I first met Burnell and his mother Blanche while working in Customer Service at Quality Market. Delta folklore has it that Burnell's father was in a bar when he announced that the next woman to walk through the door would become his wife. Blanche was the next woman to walk through the door. She was quite a bit younger than her spouse. He was deceased by the time I became acquainted with the Ferry's. Blanche and Burnell were both small in stature. Blanche was very petite and she always wore a coat! They were limited in their financial resources as well as in their intellectual capabilities. Thus cleanliness was not of the utmost importance. However they were not limited with their smiles and happy nature. Whenever I think of them I always picture them happy and smiling. Burnell hauled garbage to the dump for people (including the store). Blanche was always in the truck with Burnell. You never saw one without the other until Blanche passed away and then Burnell found him a dog that traveled with him. Another Delta folklore has it that one day Burnell turned the corner too fast and Blanche fell out. He hit the brakes, backed up, picked her up, put her back in the truck and away they went.
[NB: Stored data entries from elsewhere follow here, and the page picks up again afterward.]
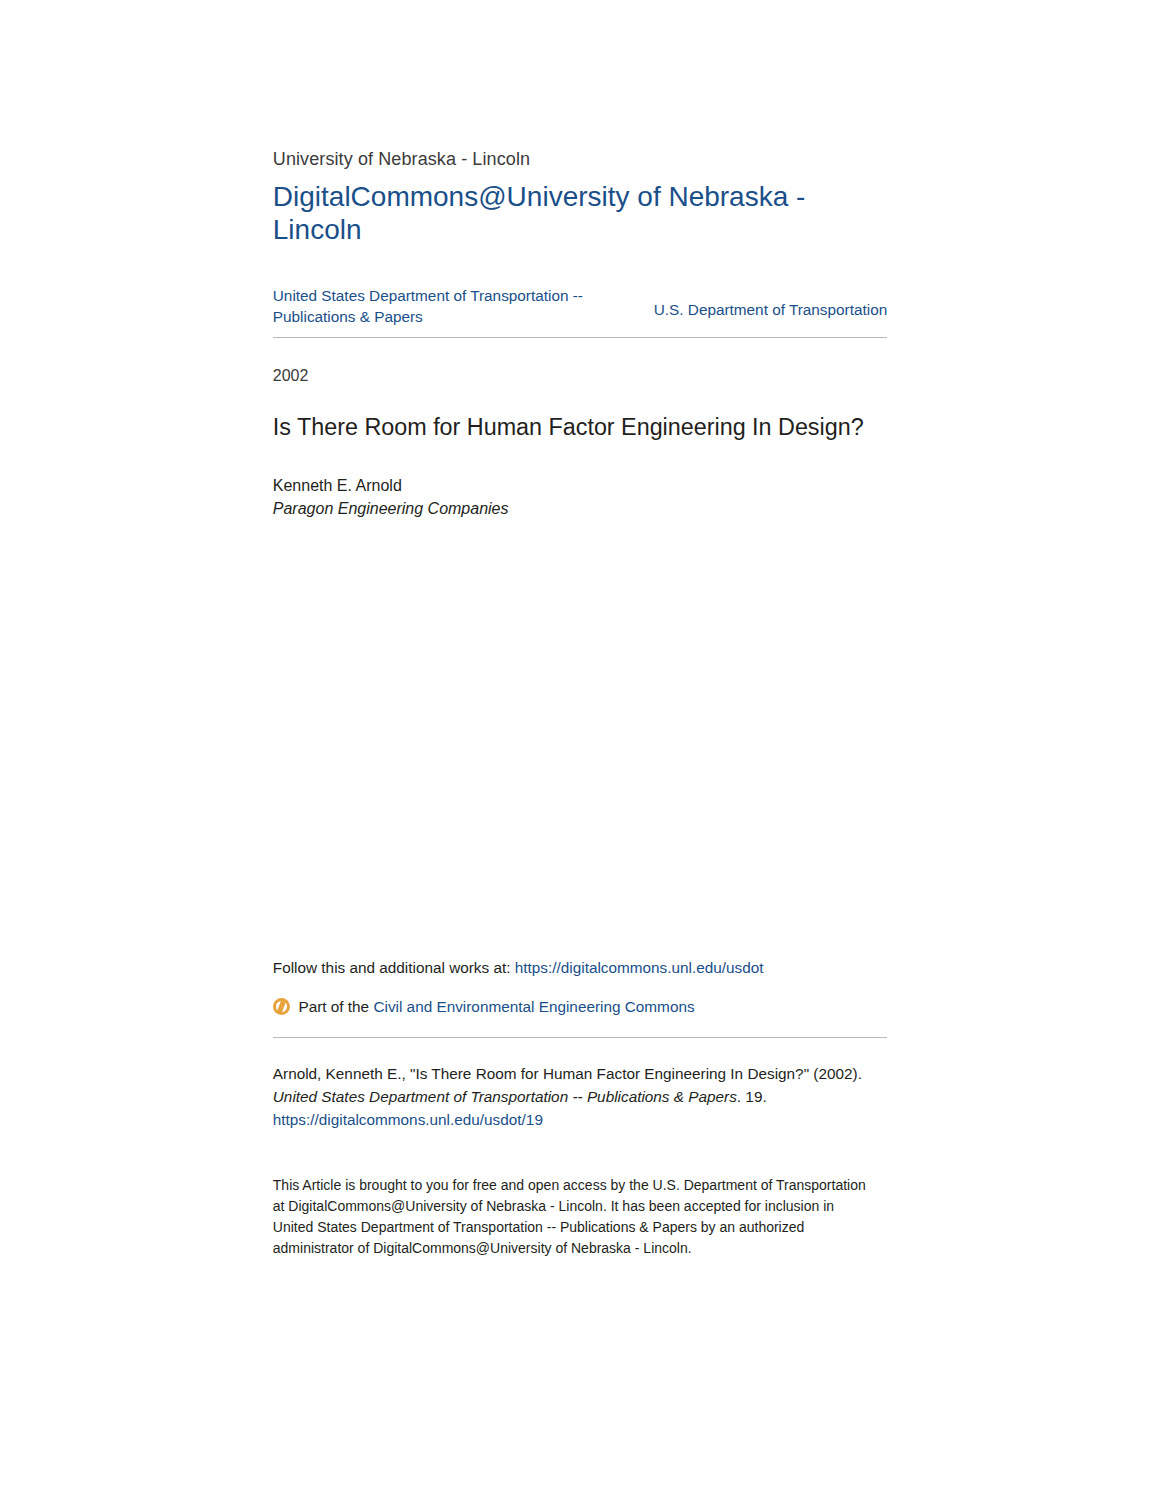University of Nebraska - Lincoln
DigitalCommons@University of Nebraska - Lincoln
United States Department of Transportation -- Publications & Papers
U.S. Department of Transportation
2002
Is There Room for Human Factor Engineering In Design?
Kenneth E. Arnold Paragon Engineering Companies
Follow this and additional works at: https://digitalcommons.unl.edu/usdot
Part of the Civil and Environmental Engineering Commons
Arnold, Kenneth E., "Is There Room for Human Factor Engineering In Design?" (2002). United States Department of Transportation -- Publications & Papers. 19.
https://digitalcommons.unl.edu/usdot/19
This Article is brought to you for free and open access by the U.S. Department of Transportation at DigitalCommons@University of Nebraska - Lincoln. It has been accepted for inclusion in United States Department of Transportation -- Publications & Papers by an authorized administrator of DigitalCommons@University of Nebraska - Lincoln.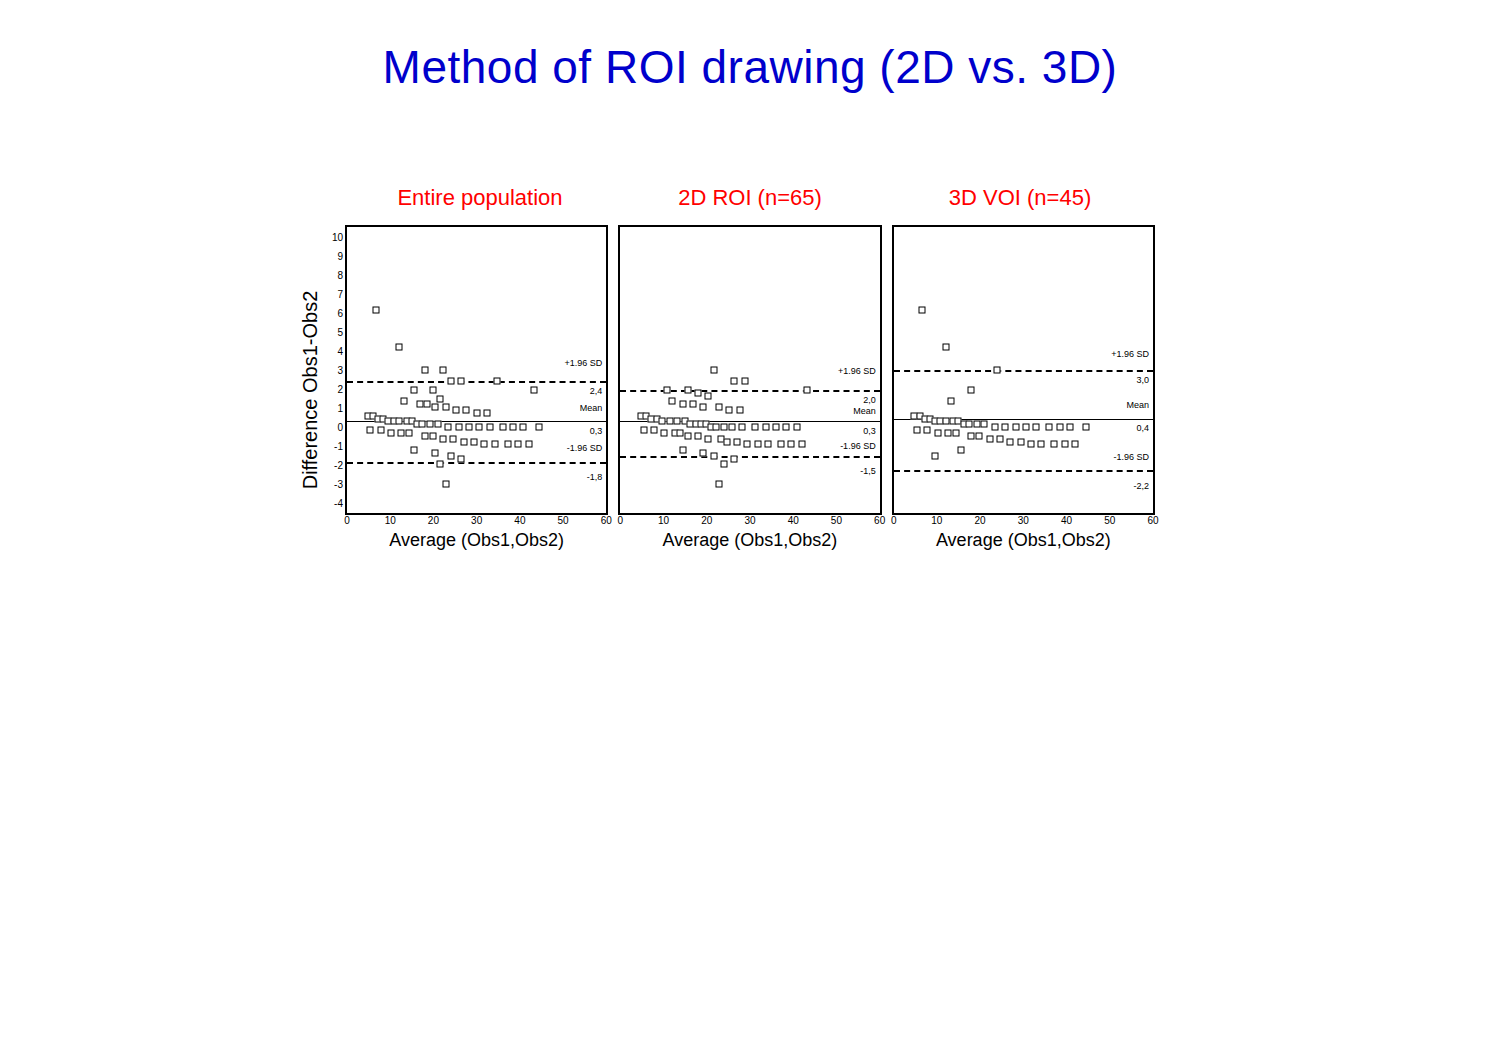Method of ROI drawing (2D vs. 3D)
Entire population 2D ROI (n=65) 3D VOI (n=45)
Difference Obs1-Obs2
10 9 8 7 6 5 4 3 2 1 0 -1 -2 -3 -4
0 10 20 30 40 50 60
+1.96 SD
2,4
Mean
0,3
-1.96 SD
-1,8
0 10 20 30 40 50 60
+1.96 SD
2,0
Mean
0,3
-1.96 SD
-1,5
0 10 20 30 40 50 60
+1.96 SD
3,0
Mean
0,4
-1.96 SD
-2,2
Average (Obs1,Obs2) Average (Obs1,Obs2) Average (Obs1,Obs2)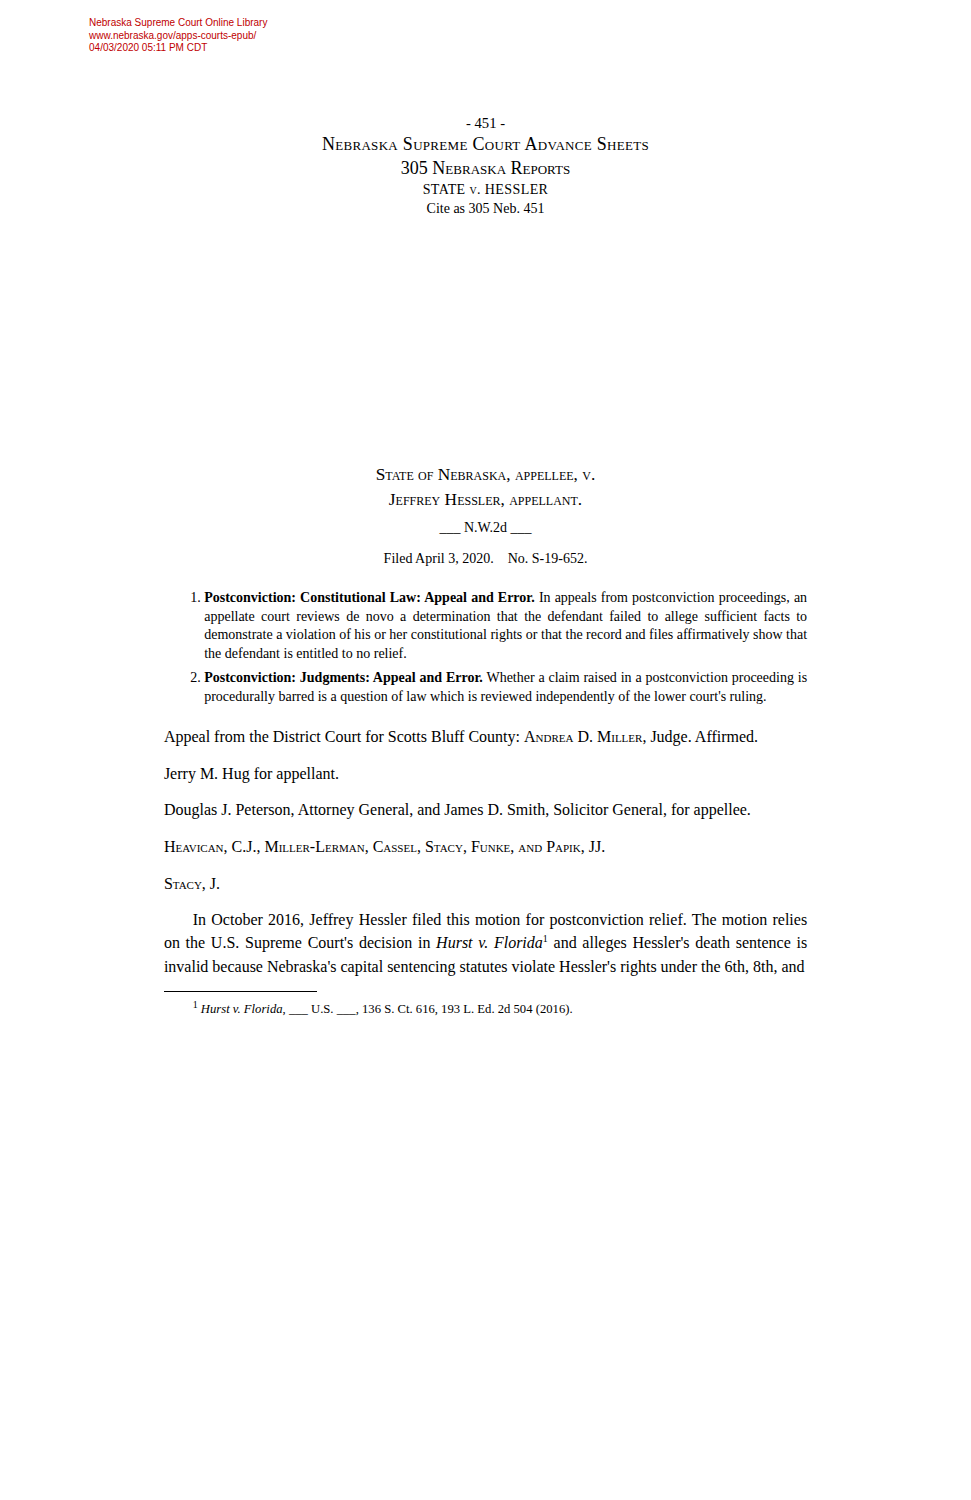Nebraska Supreme Court Online Library
www.nebraska.gov/apps-courts-epub/
04/03/2020 05:11 PM CDT
- 451 -
Nebraska Supreme Court Advance Sheets
305 Nebraska Reports
STATE v. HESSLER
Cite as 305 Neb. 451
State of Nebraska, appellee, v.
Jeffrey Hessler, appellant.
___ N.W.2d ___
Filed April 3, 2020. No. S-19-652.
Postconviction: Constitutional Law: Appeal and Error. In appeals from postconviction proceedings, an appellate court reviews de novo a determination that the defendant failed to allege sufficient facts to demonstrate a violation of his or her constitutional rights or that the record and files affirmatively show that the defendant is entitled to no relief.
Postconviction: Judgments: Appeal and Error. Whether a claim raised in a postconviction proceeding is procedurally barred is a question of law which is reviewed independently of the lower court's ruling.
Appeal from the District Court for Scotts Bluff County: Andrea D. Miller, Judge. Affirmed.
Jerry M. Hug for appellant.
Douglas J. Peterson, Attorney General, and James D. Smith, Solicitor General, for appellee.
Heavican, C.J., Miller-Lerman, Cassel, Stacy, Funke, and Papik, JJ.
Stacy, J.
In October 2016, Jeffrey Hessler filed this motion for postconviction relief. The motion relies on the U.S. Supreme Court's decision in Hurst v. Florida1 and alleges Hessler's death sentence is invalid because Nebraska's capital sentencing statutes violate Hessler's rights under the 6th, 8th, and
1 Hurst v. Florida, ___ U.S. ___, 136 S. Ct. 616, 193 L. Ed. 2d 504 (2016).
When Burnell passed away I invited Scotts Aunt June to attend the service with me. It was a very small service held at the local mortuary. The service was not so much about Burnell as it was about a community coming together to help the less fortunate. Burnell would haul garbage to the dump for Quality Market and in return he and Blanche were allowed to shop for all their needs. Burnell would charge gas at the local Co-Op. He was proud of the fact that he only charged gas, never any goodies. He did not quite comprehend the need to pay for the gas and the Co-Op never sent him a bill. Burnell owned an old truck. He thought it needed a new engine and most likely it did! Delta Auto ordered a new engine and Burnell would come in monthly to make a small payment. A ghost payment also arrived monthly and within the year the new engine was paid off.
I left the service feeling uplifted about the anonymous kindness of others. I was grateful I attended, grateful to have known Blanche and Burnell and grateful for the community I live in. Yes, it was a funeral service to die for so to speak!